How Bankruptcy Affects Accident and Other Personal Injury Cases
Posted by automobileaccidents, 01/08/2018 11:47 am

The effects of automobile accidents and slip and fall cases can be financially, physically, and emotionally devastating. It can be even more difficult when it is determined that the client is partially or completely responsible for the accident. If a person has little or no insurance when an accident happens, their finances may be ruined for years to come.

Bankruptcy After an Auto Accident

If a person is financially responsible for an auto accident, they and their attorney should evaluate every available option, such as chapter 7 bankruptcy. Here, the client may be able to discharge some of their debts, depending on their specific circumstances. Typically, accident-related debts are dischargeable, whether they’re related to property damage or personal injury, as long as they’re listed on the bankruptcy petition. However, debts related to DUIs that cause wrongful death cannot be eliminated.

Malicious or Willful Events

Another notable exception is if the auto accident resulted from a malicious or willful injury caused by the client to another entity or piece of property. A good example of this is if a person deliberately ran their car into a neighbor’s vehicle. Under such an exception, both property damage and personal injury cannot be discharged during a bankruptcy case.



Bankruptcy and Other Personal Injury Cases

If a client’s personal injury case is actionable but they’re facing lawsuits and collection attempts by creditors, Chapter 13 is typically the right solution. Here, the client is protected from further collection attempts by bankruptcy’s automatic stay rule. Rather than the case being turned over to the court-appointed trustee, as in a Chapter 7 case, the debtor’s attorney represents their interests and those of the bankruptcy estate.

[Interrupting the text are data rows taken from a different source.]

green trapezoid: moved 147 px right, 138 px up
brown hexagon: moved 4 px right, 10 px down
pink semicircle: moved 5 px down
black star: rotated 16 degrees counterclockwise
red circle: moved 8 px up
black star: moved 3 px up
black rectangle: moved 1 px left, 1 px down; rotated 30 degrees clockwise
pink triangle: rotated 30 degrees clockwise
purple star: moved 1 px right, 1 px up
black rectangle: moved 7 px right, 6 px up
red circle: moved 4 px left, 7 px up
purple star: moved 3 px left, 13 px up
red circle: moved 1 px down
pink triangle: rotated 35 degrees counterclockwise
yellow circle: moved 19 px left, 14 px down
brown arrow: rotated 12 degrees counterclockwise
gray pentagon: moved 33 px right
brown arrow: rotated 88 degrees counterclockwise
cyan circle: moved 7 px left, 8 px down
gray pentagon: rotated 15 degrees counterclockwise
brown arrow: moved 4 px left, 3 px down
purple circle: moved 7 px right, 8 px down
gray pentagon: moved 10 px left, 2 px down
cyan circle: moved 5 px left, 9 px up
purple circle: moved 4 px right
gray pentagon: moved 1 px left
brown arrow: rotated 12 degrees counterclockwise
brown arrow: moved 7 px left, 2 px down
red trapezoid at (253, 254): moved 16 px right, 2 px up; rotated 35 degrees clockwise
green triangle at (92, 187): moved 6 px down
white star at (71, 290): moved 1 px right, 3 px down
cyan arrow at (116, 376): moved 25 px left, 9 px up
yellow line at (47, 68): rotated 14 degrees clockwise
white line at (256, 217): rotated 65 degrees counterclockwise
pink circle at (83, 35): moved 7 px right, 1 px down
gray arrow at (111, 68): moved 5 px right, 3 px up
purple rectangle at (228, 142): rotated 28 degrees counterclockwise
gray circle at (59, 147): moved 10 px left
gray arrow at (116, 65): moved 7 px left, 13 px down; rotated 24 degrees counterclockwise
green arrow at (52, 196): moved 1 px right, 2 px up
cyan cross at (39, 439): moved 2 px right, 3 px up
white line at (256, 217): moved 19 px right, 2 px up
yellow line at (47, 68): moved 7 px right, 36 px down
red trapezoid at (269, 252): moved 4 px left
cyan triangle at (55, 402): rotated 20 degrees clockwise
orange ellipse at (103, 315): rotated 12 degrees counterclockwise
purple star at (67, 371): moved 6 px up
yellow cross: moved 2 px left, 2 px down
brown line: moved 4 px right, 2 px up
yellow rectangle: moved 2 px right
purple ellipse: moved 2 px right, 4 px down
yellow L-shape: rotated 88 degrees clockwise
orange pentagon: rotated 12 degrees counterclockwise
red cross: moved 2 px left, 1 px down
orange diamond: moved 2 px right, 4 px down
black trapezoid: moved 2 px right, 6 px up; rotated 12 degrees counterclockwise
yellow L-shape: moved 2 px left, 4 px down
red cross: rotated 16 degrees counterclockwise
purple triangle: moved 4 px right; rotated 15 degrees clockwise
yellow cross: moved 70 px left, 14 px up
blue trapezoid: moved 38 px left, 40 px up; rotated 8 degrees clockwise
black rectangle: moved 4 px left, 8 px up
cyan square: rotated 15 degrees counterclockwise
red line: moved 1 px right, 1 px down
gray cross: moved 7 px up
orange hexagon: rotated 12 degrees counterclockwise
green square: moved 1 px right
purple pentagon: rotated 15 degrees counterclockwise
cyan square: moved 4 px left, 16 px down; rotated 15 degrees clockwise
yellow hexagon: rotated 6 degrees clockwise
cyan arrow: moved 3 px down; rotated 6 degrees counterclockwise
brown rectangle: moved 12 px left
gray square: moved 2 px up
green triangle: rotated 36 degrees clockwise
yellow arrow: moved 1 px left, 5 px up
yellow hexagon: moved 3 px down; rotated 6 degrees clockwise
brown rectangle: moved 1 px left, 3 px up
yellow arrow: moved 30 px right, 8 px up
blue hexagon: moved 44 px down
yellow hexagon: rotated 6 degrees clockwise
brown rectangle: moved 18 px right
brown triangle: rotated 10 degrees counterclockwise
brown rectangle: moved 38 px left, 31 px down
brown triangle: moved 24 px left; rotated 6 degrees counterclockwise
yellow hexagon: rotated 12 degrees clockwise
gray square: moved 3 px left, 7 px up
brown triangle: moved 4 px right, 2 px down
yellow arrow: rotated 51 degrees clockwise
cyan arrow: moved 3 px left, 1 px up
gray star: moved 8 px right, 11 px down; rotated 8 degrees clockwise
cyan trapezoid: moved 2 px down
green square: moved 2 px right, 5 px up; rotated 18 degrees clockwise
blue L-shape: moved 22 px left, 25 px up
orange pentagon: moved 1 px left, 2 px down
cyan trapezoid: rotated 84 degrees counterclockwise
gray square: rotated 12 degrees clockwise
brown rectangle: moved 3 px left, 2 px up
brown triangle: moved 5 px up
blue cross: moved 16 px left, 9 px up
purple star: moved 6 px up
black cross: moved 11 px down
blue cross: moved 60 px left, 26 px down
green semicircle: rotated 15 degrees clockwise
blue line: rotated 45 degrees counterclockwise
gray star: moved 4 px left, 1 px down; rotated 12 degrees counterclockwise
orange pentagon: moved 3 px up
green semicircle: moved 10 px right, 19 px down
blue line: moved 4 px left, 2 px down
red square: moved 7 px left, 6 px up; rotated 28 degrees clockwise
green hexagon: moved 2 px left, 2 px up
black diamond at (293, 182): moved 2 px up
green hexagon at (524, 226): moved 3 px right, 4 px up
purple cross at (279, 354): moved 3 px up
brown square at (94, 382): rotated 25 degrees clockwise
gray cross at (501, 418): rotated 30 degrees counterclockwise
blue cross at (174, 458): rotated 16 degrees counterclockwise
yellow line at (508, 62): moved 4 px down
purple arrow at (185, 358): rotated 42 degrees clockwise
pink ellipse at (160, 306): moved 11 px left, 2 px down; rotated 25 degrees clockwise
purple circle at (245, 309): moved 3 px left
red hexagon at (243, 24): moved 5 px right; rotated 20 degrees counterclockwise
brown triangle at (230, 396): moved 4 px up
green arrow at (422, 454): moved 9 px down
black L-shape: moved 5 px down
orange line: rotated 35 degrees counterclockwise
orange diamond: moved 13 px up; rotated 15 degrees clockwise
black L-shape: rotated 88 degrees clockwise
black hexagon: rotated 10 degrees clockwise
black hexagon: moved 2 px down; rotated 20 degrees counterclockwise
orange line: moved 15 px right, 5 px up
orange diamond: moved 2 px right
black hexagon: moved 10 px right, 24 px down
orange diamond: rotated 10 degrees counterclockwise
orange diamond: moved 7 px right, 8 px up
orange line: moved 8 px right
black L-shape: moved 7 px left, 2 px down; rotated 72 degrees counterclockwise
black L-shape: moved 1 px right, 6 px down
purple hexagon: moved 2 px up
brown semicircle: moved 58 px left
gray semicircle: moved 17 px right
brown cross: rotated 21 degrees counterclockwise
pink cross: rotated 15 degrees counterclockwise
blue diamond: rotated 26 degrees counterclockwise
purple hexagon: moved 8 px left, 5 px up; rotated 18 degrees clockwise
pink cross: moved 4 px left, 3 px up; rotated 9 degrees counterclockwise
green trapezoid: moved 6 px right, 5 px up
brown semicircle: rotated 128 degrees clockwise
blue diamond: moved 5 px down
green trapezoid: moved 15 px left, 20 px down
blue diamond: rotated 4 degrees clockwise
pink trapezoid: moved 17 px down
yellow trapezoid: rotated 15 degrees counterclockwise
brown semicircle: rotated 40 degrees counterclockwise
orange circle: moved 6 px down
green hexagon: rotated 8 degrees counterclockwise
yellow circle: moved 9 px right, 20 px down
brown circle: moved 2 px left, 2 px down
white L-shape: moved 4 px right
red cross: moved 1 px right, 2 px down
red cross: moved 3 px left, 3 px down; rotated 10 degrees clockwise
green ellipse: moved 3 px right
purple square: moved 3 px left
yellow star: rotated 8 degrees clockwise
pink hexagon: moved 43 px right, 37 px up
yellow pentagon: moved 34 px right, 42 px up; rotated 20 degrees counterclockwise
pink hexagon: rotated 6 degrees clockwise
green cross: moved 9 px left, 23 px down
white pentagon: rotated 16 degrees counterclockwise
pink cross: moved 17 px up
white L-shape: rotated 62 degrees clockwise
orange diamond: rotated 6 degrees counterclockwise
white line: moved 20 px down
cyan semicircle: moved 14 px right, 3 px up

Consider Chapter 13 Instead

What happens if someone is financially responsible for debts arising from a DUI or a willful injury, but they don’t have the money to pay? Although these debts cannot be eliminated in Chapter 7 bankruptcy, a client can request a Chapter 13 bankruptcy that allows them to repay the debt over a three- to five-year period. If the debts aren’t repaid within that time due to a person’s financial circumstances, they can always file another Chapter 13 case to get more time to pay.

The time after a car accident can be a devastating one for everyone involved. If a client owes debts related to an auto accident, they should seek advice from an experienced bankruptcy lawyer. These attorneys can help clients either eliminate debts through Chapter 7 or repay them in Chapter 13. Either one of these options can help a person move on with their life.